Dans le cas de Deliveroo la grande question était « faut-il cibler l’usage » (déjeuner au bureau ou dîner devant la télé ? dépanner une personne seule ou une soirée improvisée ?), ce qui questionne clairement sur l’offre associée, le positionnement sur le marché et les logiques promotionnelles.  La recherche a permis d’invalider des hypothèses et de démontrer que le besoin sous-jacent pour les clients était surtout de pouvoir commander rapidement avec du choix.

Du côté des restaurateurs, les challenges étaient de limiter les frais d’accès au service tout s’insérant dans des fonctionnements parfois très désorganisés. À cette étape, la recherche permet aussi d’identifier le cœur de cible, les profils qui ont le plus besoin d’aide et ceux qui sont les plus réceptifs au concept.

3. Tester au plus tôt pour identifier les facteurs de succès, valider la proposition de valeur et affiner
le service

Les UX researchers se mettent alors en quête des prérequis incontournables pour que le service ou le produit soit pertinent et adopté, afin d’établir la proposition de valeur. C’est cette étape clé qui peut permettre de pivoter tôt dans le projet, avant d’avoir dépensé des fortunes en production.

Pour Uber, au-delà de la simplicité à commander un taxi, la valeur du service reposait également sur sa capacité à faire gagner du temps et à libérer l’esprit du voyageur. Connaître le délai d’attente, puis le temps de la course, identifier facilement son véhicule à l’approche… Dans ce souci de gain de temps, le nombre de chauffeurs devenait un sujet stratégique, de là est venue l’idée de « créer’ des chauffeurs pour ne pas être limité par le nombre de taxis disponibles.

Pour Deliveroo un constat similaire a émergé sur le besoin de rapidité, jugé même plus important que la largeur de l’offre. Deliveroo a ainsi également cherché à maîtriser l’expérience des clients en « créant » des livreurs en nombre suffisant pour répondre à cet usage et ne pas être dépendant de la capacité des restaurateurs à livrer dans de bonnes conditions.

4. Définir les arguments clés de la communication

La recherche initiale a permis de comprendre les parcours utilisateurs. Ainsi, les communicants peuvent définir le plan de contacts à mettre en place pour exposer le produit/service à ses cibles au bon moment, lors d’une recherche active de solution.

Les facteurs de succès compris, l’entreprise dispose des arguments clés de différenciation à mettre en avant dans ses communications. Avoir itéré avec des clients/utilisateurs lui permet d’identifier les attributs sémantiques à utiliser pour rendre le produit visible et impactant dès son apparition dans les recherches Google.

L’expérience client est ainsi prise en compte dans la totalité du parcours, de la promesse aux bénéfices après utilisation.
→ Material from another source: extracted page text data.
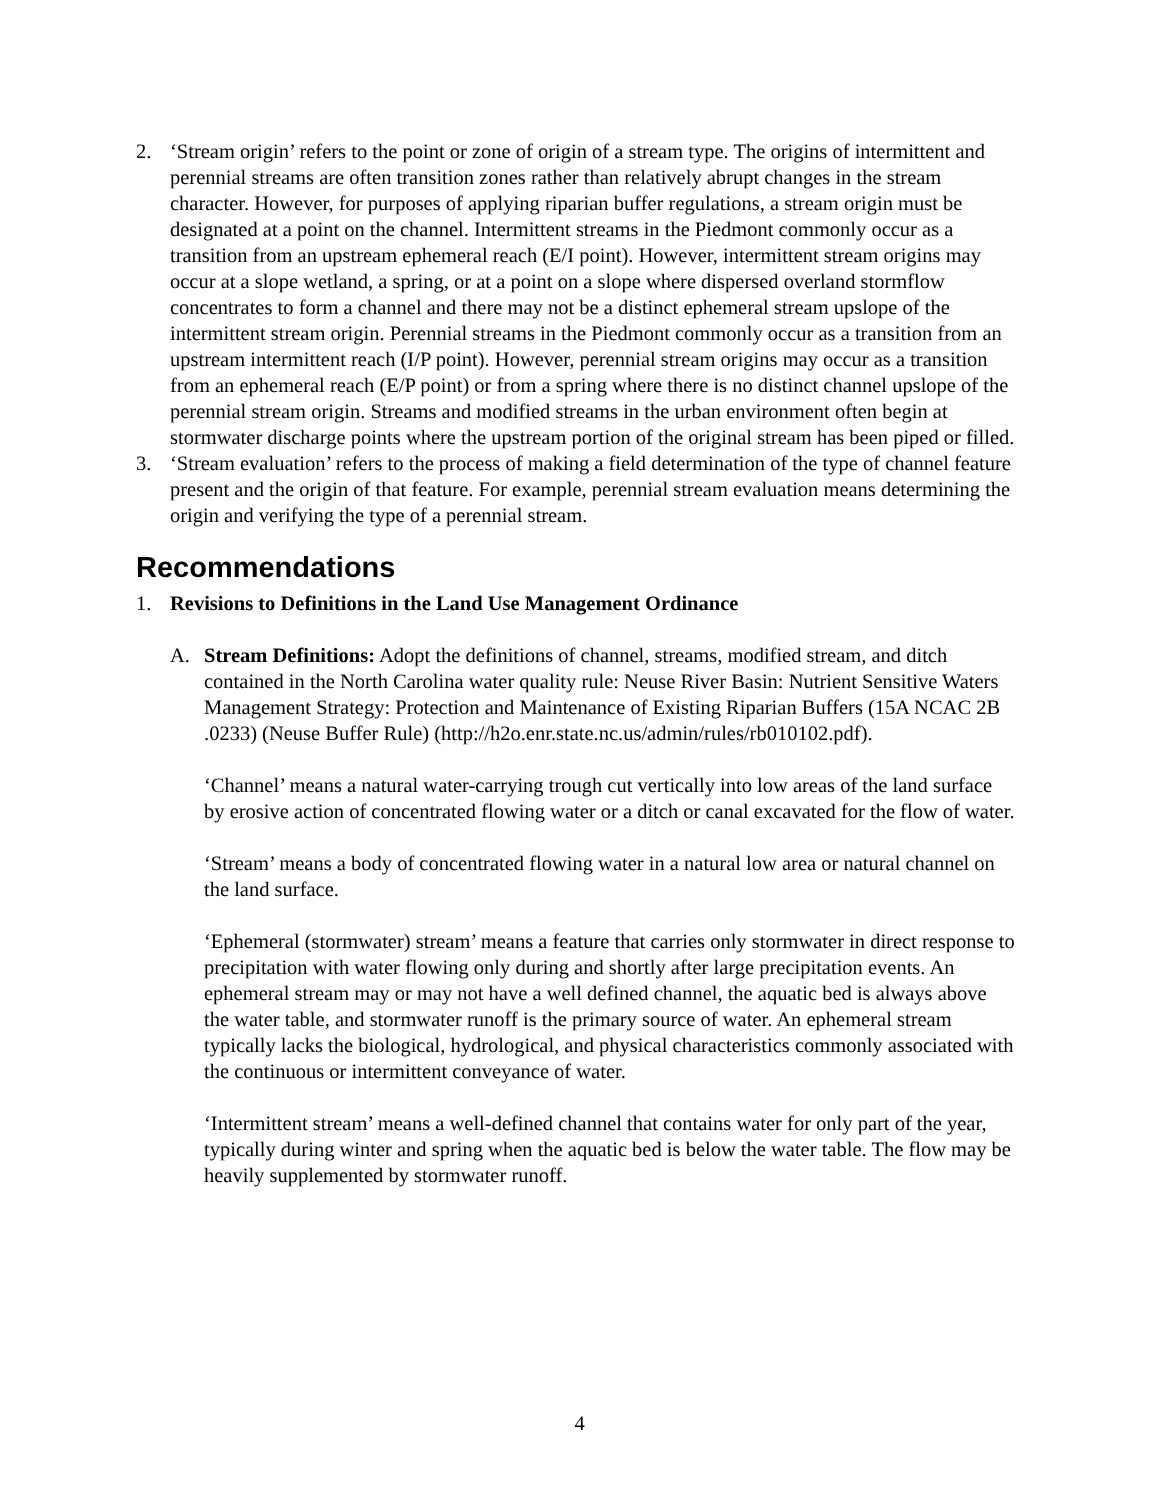2. ‘Stream origin’ refers to the point or zone of origin of a stream type. The origins of intermittent and perennial streams are often transition zones rather than relatively abrupt changes in the stream character. However, for purposes of applying riparian buffer regulations, a stream origin must be designated at a point on the channel. Intermittent streams in the Piedmont commonly occur as a transition from an upstream ephemeral reach (E/I point). However, intermittent stream origins may occur at a slope wetland, a spring, or at a point on a slope where dispersed overland stormflow concentrates to form a channel and there may not be a distinct ephemeral stream upslope of the intermittent stream origin. Perennial streams in the Piedmont commonly occur as a transition from an upstream intermittent reach (I/P point). However, perennial stream origins may occur as a transition from an ephemeral reach (E/P point) or from a spring where there is no distinct channel upslope of the perennial stream origin. Streams and modified streams in the urban environment often begin at stormwater discharge points where the upstream portion of the original stream has been piped or filled.
3. ‘Stream evaluation’ refers to the process of making a field determination of the type of channel feature present and the origin of that feature. For example, perennial stream evaluation means determining the origin and verifying the type of a perennial stream.
Recommendations
1. Revisions to Definitions in the Land Use Management Ordinance
A. Stream Definitions: Adopt the definitions of channel, streams, modified stream, and ditch contained in the North Carolina water quality rule: Neuse River Basin: Nutrient Sensitive Waters Management Strategy: Protection and Maintenance of Existing Riparian Buffers (15A NCAC 2B .0233) (Neuse Buffer Rule) (http://h2o.enr.state.nc.us/admin/rules/rb010102.pdf).
‘Channel’ means a natural water-carrying trough cut vertically into low areas of the land surface by erosive action of concentrated flowing water or a ditch or canal excavated for the flow of water.
‘Stream’ means a body of concentrated flowing water in a natural low area or natural channel on the land surface.
‘Ephemeral (stormwater) stream’ means a feature that carries only stormwater in direct response to precipitation with water flowing only during and shortly after large precipitation events. An ephemeral stream may or may not have a well defined channel, the aquatic bed is always above the water table, and stormwater runoff is the primary source of water. An ephemeral stream typically lacks the biological, hydrological, and physical characteristics commonly associated with the continuous or intermittent conveyance of water.
‘Intermittent stream’ means a well-defined channel that contains water for only part of the year, typically during winter and spring when the aquatic bed is below the water table. The flow may be heavily supplemented by stormwater runoff.
4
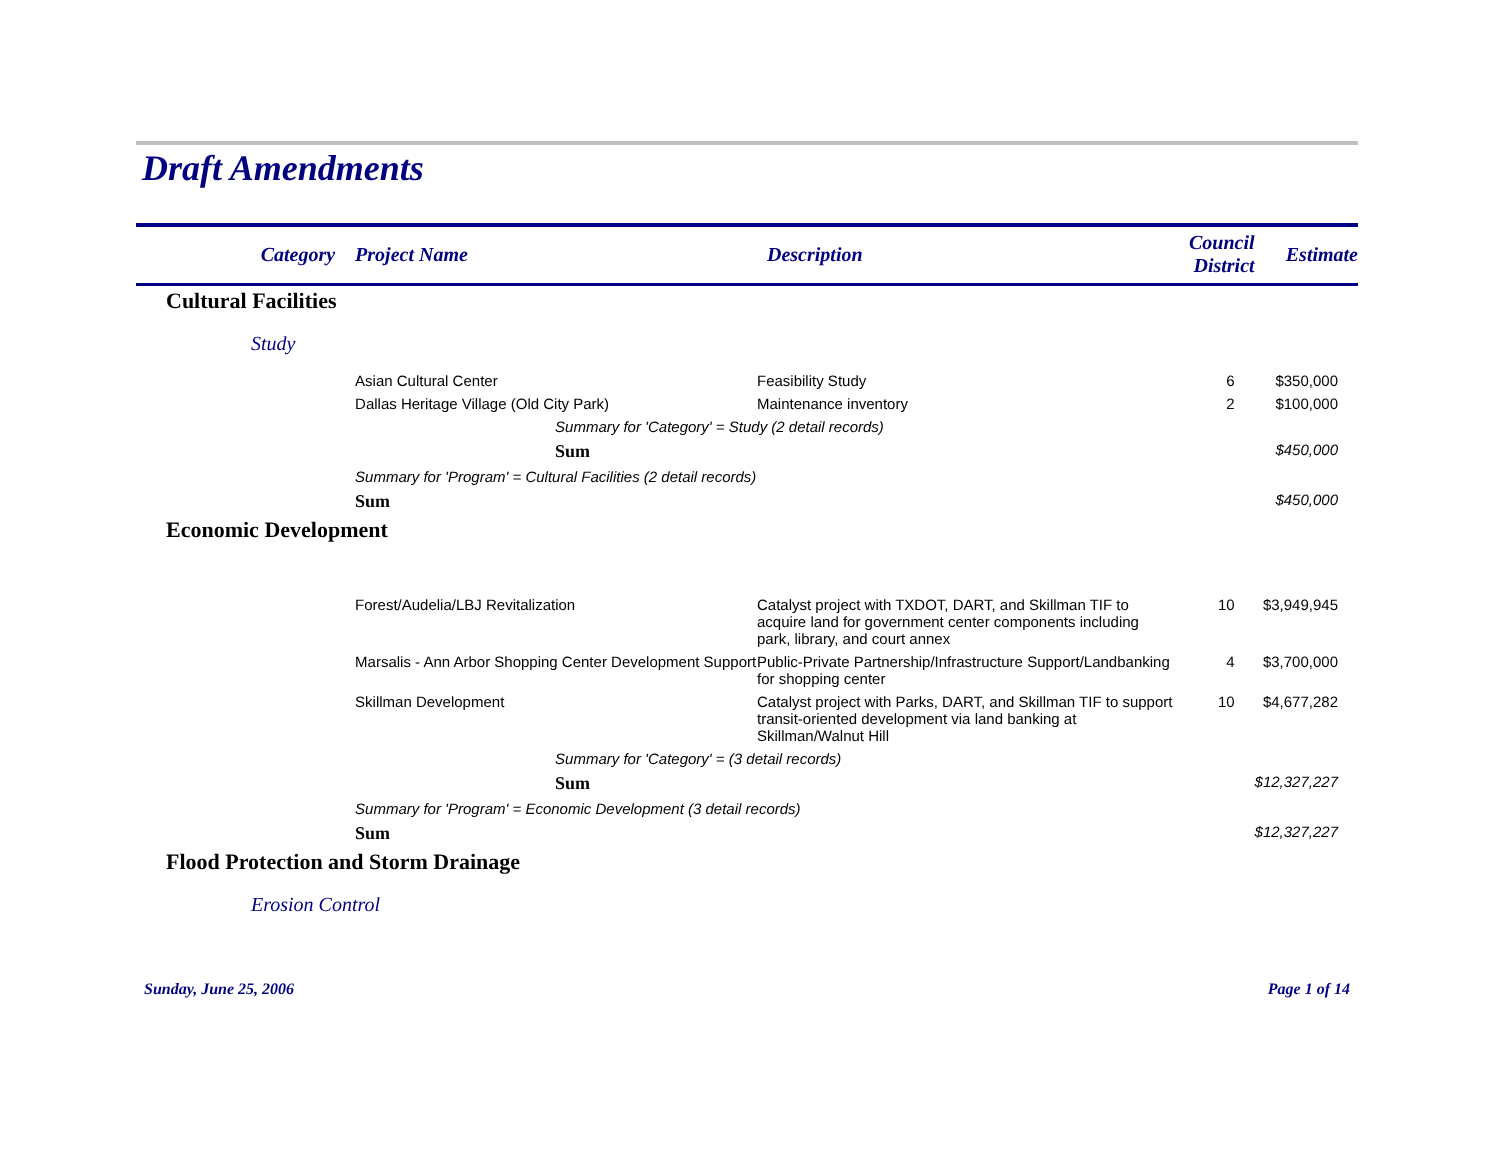Draft Amendments
| Category | Project Name | Description | Council District | Estimate |
| --- | --- | --- | --- | --- |
| Cultural Facilities | | | | |
| Study | | | | |
| | Asian Cultural Center | Feasibility Study | 6 | $350,000 |
| | Dallas Heritage Village (Old City Park) | Maintenance inventory | 2 | $100,000 |
| | Summary for 'Category' = Study (2 detail records) | | | |
| | Sum | | | $450,000 |
| | Summary for 'Program' = Cultural Facilities (2 detail records) | | | |
| | Sum | | | $450,000 |
| Economic Development | | | | |
| | Forest/Audelia/LBJ Revitalization | Catalyst project with TXDOT, DART, and Skillman TIF to acquire land for government center components including park, library, and court annex | 10 | $3,949,945 |
| | Marsalis - Ann Arbor Shopping Center Development Support | Public-Private Partnership/Infrastructure Support/Landbanking for shopping center | 4 | $3,700,000 |
| | Skillman Development | Catalyst project with Parks, DART, and Skillman TIF to support transit-oriented development via land banking at Skillman/Walnut Hill | 10 | $4,677,282 |
| | Summary for 'Category' = (3 detail records) | | | |
| | Sum | | | $12,327,227 |
| | Summary for 'Program' = Economic Development (3 detail records) | | | |
| | Sum | | | $12,327,227 |
| Flood Protection and Storm Drainage | | | | |
| Erosion Control | | | | |
Sunday, June 25, 2006 Page 1 of 14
Adopter une démarche d’UX research permet donc aux entreprises de disposer d’une méthodologie complète pour couvrir la quasi-totalité des aspects relatifs à la création et/ou l’amélioration d’un produit / service.

À travers l’observation, la recherche utilisateur permet en effet d’identifier des opportunités, de détecter et comprendre les tendances, d’affiner ses cibles et d’acquérir une compréhension profonde de leurs problèmes face à une situation. La démarche inclut également un paradigme de tests itératifs sur le produit en cours de conception, permettant d’affiner sa pertinence, son identité pour le rendre désirable, sa personnalité pour offrir une expérience agréable, son ergonomie pour s’assurer qu’il soit aussi efficace qu’Initialement promis et, enfin, de tout l’argumentaire et la sémantique nécessaires pour la communication.

Christophe Cotin Valois, Directeur de Welcome Max.